Friday, December 20

Philippine mayor among four dead in Manila airport ambush

A policeman inspects the crime scene after gunmen opened fire outside Manila International Airport on December 20, 2013
Gunmen opened fire outside Manila international airport Friday, officials said, killing four people including the mayor of a town in the southern Philippines, where political violence is endemic.
Terrified men and women screamed and cried while a man, apparently fatally wounded, lay face down on the pavement outside the passenger terminal in a video clip uploaded to the local GMA television network's website. The dead included Mayor Ukol Talumpa of the southern town of Labangan, his wife, his 18-month-old grandson and a male aide, Justice Secretary Leila de Lima told reporters.

"I understand that was the third attempt on the life of the mayor and this time the culprits succeeded," de Lima said. "It's extremely deplorable that even the wife, grandson and a staff (assistant) were also killed." An airport policeman, who asked not to be named, told AFP he was on duty about 10 metres (33 feet) away when the mayor and his party were attacked. "I heard gunshots so I whipped out my pistol and ran to the area. But the gunman had fled. He had an accomplice on a motorcycle," said the officer.

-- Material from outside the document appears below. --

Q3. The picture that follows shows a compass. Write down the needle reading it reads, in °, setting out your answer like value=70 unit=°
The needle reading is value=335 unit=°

"People were shocked and just stood there so I could not shoot," he added.
"We tried to chase them in a police van but got caught up in the traffic," he said, adding the gunman was wearing a police cap and a blue jacket. Brutal brand of democracy Talumpa, an opposition leader who was the town's former vice mayor, had defeated in the May 2013 elections the incumbent mayor who is a political ally of President Benigno Aquino. He had earlier survived a grenade attack that injured a police bodyguard on the troubled southern region of Mindanao in September last year, and also escaped an assassination attempt in Manila in 2010, provincial officials said. The Philippines is infamous for a brutal brand of democracy where politicians -- particularly at local and provincial levels -- are willing to bribe, intimidate or kill to ensure they win.

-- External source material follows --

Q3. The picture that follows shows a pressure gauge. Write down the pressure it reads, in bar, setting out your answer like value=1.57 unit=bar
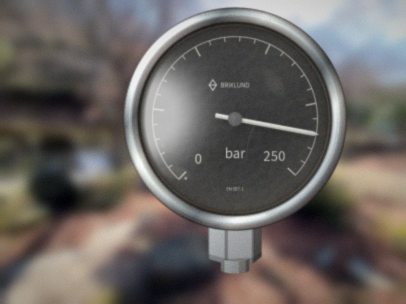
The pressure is value=220 unit=bar
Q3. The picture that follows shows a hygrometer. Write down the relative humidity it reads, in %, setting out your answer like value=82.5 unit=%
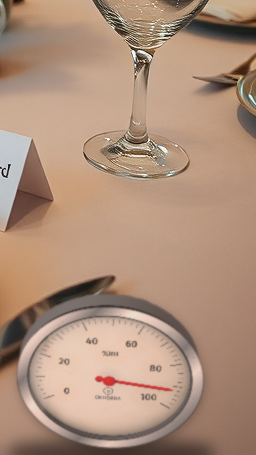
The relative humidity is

More than 60 people were killed in last May's elections, when 18,000 posts from provincial governor to town and city mayors as well as city and town executive councils were contested. Talumpa and his party were attacked Friday as they stepped out of the passenger terminal shortly after getting off a flight from the southern Philippines, Manila airport general Angel Honrado told reporters. Four people were killed and four others wounded in the broad daylight shooting, he added.

Honrado said the authorities did not know the identity of the gunmen nor the motive for the attack.
In the footage obtained by GMA, which it said was taken by a bystander, spilled luggage and trolleys lay scattered on the curb on both sides of the gunned down man. Two other people were shown crouching on the curb, while the voices of screaming men and women could be heard. A taxi cab and four vans, all their doors open, were stopped on the driveway, with the hazard lights of one van still blinking on and off.